The truest moment of humility was when I was about 18 and I developed pneumonia and ended up hospitalised for about 6 days. I ended up the thoracic ward and was around about 6 or 7 far older guys in various states of poor health. Most had been there quite a while.

Everyday I had multiple members of my family fighting to get in during visiting hours and having to be forced to leave. The love and support was overwhelming. Some of these guys who were in bad shape didn't get so much as a single visit my whole time there. I ended up friendly with one or two with them and they seemed so grateful for the company.

It was a moment of such clarity and gratitude for my family and the love and support I'd taken for granted.
 

Grug

Member
Oct 26, 2017
4,647
Being diagnosed with cancer soon after my son was born.

Things are looking great 3 years later (after major surgery and radiation) but it sure as shit changed my mindset in a bunch of positive ways.
 

DragonSJG

Banned
Mar 4, 2019
14,341
Honestly, almost any time I hear a story from someone worse off than I am. I try to remember that I have been incredibly fortunate in life, no matter what.

There are so many small things that can go wrong in life and send you on a different path. And I don't just mean in terms of money - in terms of radicalization, belief system, how you interact with people more privileged or less privileged than you are. I don't believe people have that many choices in terms of how they turn out. The wrong parents, the wrong neighborhood, and you could be the type of person we call garbage on these forums.
Same
 

Garp TXB

Member
Apr 1, 2020
6,316
Realizing my marriage was inevitably over and there was absolutely nothing I could do to save it.
 

Layell

One Winged Slayer
Member
Apr 16, 2018
1,985
In a similar situation to OP, when I was in university I met an elementary school classmate on the bus, it seems she got into drugs and was doing an art therapy course to recover.
 

IamError

Member
Aug 22, 2020
154
When I first got to college. I was a country bumpkin who thought he was the smartest guy in the world. Got put in my place really fast when I saw truly gifted people. Different kind of humbled than your story I guess.
 

panama chief

"This guy are sick"
Member
Oct 27, 2017
4,071
divorce and the subsequent loss of everything after. it brought me back to the start.

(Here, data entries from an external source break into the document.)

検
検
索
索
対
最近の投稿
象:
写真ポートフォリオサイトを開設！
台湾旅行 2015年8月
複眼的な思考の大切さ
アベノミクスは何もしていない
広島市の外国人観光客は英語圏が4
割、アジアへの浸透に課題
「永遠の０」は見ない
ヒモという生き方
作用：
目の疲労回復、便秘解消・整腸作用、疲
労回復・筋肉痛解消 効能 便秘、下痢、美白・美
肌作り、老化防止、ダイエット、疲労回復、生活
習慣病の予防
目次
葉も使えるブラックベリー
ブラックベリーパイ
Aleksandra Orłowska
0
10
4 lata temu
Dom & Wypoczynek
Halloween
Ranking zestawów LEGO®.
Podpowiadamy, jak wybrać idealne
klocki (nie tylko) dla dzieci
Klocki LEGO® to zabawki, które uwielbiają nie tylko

-no friends due to neglecting them for my wife.
-no money. i was working from home part time and lost that job.
-no knowledge on bill paying or record keeping as she did all of that from our joint account.
-living at my moms and sleeping on the carpet.
-no time with my kids cause i had no way to get with them.
-my health deteriorated.
-sold all my gaming consoles and collection cause i was broke. this hurt a lot.
-ex started dating a coworker that i stopped hanging with because of her.

that was 8 years ago. life is so good now. but looking back i was humbled to the core. im still humbled to this day and take nothing for granted.
 

NESpowerhouse

Member
Oct 25, 2017
8,703
Virginia
Being told by the doctor when I was 11 that if I couldn't get over my anorexia that I was going to have serious health problems and could potentially die.
 

Cyborg009

Member
Oct 28, 2017
1,246
Seeing one of my friends from church basically homeless and everyone turned their back on him. I was in shock when I saw him and I barely recognized him. This all happened when his mother died and something within him just broke. This felt like something that could happen to anyone.